◆ BRIEF: The expected result is a verbatim repetition of the lines from the start of the entries through the line containing "middle mcp: (1125, 395)", with the pictures removed.

◆ MATERIAL FOR THIS TASK:
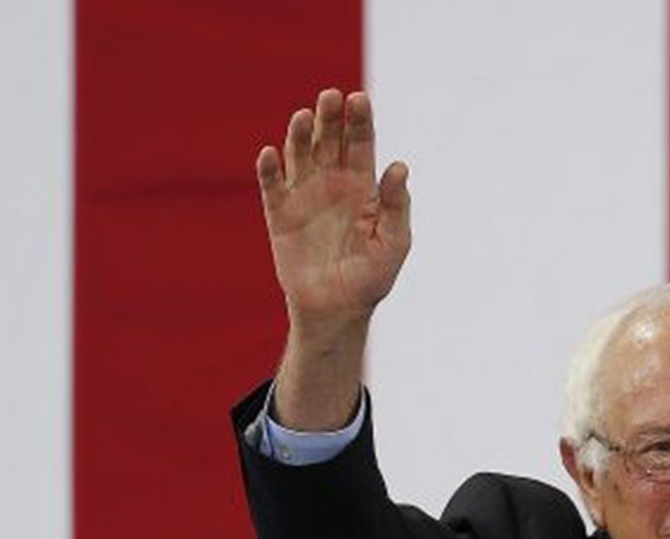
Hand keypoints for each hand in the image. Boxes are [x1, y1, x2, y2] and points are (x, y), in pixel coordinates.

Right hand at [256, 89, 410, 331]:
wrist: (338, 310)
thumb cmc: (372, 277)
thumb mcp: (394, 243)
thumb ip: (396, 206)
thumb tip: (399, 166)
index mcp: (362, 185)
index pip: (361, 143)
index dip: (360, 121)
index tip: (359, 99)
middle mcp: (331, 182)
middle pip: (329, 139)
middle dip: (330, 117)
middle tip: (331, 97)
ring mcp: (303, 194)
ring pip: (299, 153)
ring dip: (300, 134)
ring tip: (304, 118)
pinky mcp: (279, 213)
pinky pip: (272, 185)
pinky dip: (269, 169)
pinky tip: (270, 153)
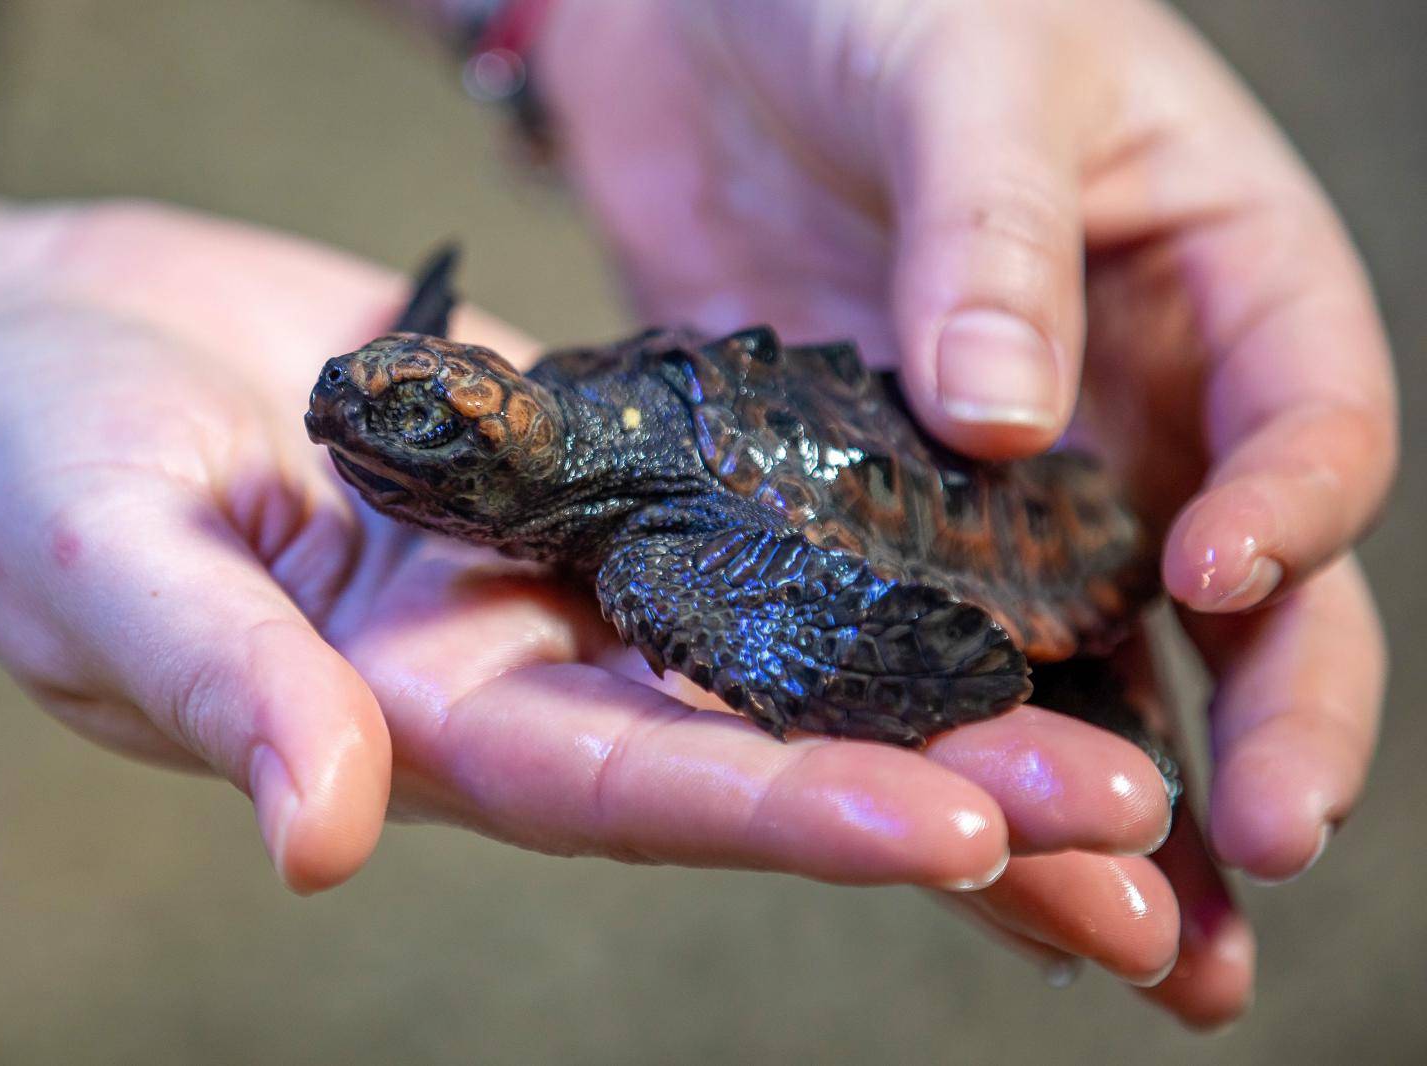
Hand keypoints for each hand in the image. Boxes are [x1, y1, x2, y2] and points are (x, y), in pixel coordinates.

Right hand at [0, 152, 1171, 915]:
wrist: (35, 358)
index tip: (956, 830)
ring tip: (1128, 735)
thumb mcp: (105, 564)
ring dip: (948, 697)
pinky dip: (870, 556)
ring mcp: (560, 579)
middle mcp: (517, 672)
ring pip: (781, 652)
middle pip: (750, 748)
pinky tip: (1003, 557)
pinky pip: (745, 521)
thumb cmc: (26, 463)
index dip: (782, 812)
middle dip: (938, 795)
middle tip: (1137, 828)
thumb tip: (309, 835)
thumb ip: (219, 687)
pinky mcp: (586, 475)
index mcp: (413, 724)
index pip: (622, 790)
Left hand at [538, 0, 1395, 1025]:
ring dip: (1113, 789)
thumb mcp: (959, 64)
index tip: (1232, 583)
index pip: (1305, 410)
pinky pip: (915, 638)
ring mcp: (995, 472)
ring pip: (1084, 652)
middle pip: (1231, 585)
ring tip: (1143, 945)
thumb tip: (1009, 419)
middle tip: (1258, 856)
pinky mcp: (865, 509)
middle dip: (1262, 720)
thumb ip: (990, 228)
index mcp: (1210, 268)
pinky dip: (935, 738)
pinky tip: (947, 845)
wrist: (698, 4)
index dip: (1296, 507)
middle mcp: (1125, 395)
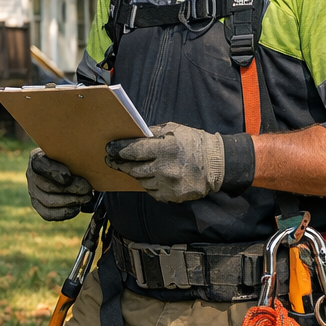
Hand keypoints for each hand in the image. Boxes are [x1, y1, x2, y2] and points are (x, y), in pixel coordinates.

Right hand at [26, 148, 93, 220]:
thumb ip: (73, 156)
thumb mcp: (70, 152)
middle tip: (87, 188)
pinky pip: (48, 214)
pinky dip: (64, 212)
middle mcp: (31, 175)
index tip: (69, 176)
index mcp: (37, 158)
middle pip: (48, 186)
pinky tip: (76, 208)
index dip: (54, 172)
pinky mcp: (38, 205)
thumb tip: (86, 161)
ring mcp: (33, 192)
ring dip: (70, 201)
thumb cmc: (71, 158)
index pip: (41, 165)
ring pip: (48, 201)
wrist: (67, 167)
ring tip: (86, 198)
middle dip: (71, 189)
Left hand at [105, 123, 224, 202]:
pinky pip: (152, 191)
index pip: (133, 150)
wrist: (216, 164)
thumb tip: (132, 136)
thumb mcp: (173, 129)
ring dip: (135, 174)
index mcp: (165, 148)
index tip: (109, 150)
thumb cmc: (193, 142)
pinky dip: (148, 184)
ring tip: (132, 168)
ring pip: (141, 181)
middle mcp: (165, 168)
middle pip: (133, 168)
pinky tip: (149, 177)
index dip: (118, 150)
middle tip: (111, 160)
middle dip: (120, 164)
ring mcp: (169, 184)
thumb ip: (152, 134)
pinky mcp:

◆ OUTPUT:
Hand keypoints for each hand in the image. Boxes are [x1, y1, x2, y2] and points are (x, y), in pixel coordinates.

Right hand at [256, 89, 410, 331]:
wrist: (338, 310)
thumb cmc: (372, 277)
thumb mcp: (394, 243)
thumb ip: (396, 206)
thumb tip: (399, 166)
index mcp: (362, 185)
index pip: (361, 143)
index dip: (360, 121)
index tip: (359, 99)
middle mcp: (331, 182)
middle pip: (329, 139)
middle dip: (330, 117)
middle tip: (331, 97)
ring mcp: (303, 194)
ring pip: (299, 153)
ring dip: (300, 134)
ring tip: (304, 118)
pinky mcp: (279, 213)
pinky pip: (272, 185)
pinky dip: (269, 169)
pinky tip: (270, 153)
Hand keypoints for each hand in the image. Boxes are [x1, y1, x2, y2] and points are (x, y), in pixel coordinates.

Right hand at [0, 152, 1171, 915]:
wrist: (35, 358)
index tip: (956, 830)
ring tip: (1128, 735)
thumb mcp: (105, 564)
ring dip: (948, 697)
pinky dip: (870, 556)
ring mcp: (560, 579)
middle mcp: (517, 672)
ring pip: (781, 652)
middle pip: (750, 748)
pinky tip: (1003, 557)
pinky pip: (745, 521)
thumb cmc: (26, 463)
index dip: (782, 812)
middle dip: (938, 795)
middle tip: (1137, 828)
thumb tip: (309, 835)
thumb ip: (219, 687)
pinky mcp: (586, 475)
index mcp: (413, 724)
index pip: (622, 790)
Left hand at [538, 0, 1395, 1025]:
ring dip: (1113, 789)
thumb mcp: (959, 64)
index tip: (1232, 583)
index pip: (1305, 410)
pinky pip: (915, 638)
ring mcp: (995, 472)
ring pip: (1084, 652)
middle pip: (1231, 585)
ring tip: (1143, 945)
thumb tip: (1009, 419)
middle tip: (1258, 856)
pinky mcp: (865, 509)
middle dip: (1262, 720)
thumb ip: (990, 228)
index mcp: (1210, 268)
pinky dip: (935, 738)
pinky tip: (947, 845)
wrist: (698, 4)
index dip: (1296, 507)
middle mcp: (1125, 395)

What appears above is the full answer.